To-do item. Take each line of the records below that contains the string "loan" and copy it.
(Extracted data begins)
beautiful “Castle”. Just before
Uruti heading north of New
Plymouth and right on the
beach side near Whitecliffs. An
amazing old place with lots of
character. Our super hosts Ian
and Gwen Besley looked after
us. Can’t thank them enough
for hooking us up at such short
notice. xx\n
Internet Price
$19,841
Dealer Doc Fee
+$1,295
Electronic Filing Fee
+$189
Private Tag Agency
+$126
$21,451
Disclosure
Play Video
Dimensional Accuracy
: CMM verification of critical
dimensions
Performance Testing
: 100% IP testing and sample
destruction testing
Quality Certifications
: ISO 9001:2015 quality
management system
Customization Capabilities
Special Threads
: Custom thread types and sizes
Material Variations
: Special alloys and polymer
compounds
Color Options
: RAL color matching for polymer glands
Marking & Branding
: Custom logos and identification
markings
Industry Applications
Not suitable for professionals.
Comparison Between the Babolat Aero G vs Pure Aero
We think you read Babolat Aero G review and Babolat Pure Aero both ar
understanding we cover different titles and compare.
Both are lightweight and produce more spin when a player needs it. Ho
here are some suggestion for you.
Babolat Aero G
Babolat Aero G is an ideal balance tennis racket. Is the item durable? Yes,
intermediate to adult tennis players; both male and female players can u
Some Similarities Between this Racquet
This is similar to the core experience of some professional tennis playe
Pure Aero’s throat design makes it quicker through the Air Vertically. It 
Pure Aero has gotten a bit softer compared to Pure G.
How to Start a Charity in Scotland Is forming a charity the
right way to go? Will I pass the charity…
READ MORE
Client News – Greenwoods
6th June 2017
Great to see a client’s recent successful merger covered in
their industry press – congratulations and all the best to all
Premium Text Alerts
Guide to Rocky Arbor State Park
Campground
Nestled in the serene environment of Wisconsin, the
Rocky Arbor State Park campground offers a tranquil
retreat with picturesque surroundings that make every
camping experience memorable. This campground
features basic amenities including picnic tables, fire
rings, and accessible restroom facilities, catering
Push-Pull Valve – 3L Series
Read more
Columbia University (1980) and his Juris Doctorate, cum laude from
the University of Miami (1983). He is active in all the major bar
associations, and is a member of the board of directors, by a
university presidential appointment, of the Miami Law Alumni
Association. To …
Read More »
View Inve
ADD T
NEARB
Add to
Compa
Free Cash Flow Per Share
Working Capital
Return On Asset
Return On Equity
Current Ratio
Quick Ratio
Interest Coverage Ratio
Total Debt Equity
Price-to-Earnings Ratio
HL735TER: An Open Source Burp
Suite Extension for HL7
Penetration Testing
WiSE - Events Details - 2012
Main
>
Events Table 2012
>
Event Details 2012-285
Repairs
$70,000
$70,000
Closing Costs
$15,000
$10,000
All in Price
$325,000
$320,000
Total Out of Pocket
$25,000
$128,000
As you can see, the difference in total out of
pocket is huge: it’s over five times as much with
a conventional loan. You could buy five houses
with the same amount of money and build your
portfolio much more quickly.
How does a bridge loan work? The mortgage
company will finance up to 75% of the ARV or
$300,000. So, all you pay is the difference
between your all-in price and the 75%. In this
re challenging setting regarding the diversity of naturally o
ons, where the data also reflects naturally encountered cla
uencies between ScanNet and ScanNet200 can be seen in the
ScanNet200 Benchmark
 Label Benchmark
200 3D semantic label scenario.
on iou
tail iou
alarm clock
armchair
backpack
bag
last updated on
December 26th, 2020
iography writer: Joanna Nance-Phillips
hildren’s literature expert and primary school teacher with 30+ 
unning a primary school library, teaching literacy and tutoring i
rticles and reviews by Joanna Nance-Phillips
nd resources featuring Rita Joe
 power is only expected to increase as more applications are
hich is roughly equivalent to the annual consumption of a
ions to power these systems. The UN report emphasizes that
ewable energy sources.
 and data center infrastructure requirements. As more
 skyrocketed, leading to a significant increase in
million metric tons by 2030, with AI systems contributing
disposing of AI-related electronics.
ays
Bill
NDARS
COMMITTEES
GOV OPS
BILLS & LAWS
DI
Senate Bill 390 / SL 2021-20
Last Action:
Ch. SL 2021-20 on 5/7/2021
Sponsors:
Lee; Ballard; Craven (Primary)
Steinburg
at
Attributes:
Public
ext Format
(Extracted data ends)
Task response.
a conventional loan. You could buy five houses
How does a bridge loan work? The mortgage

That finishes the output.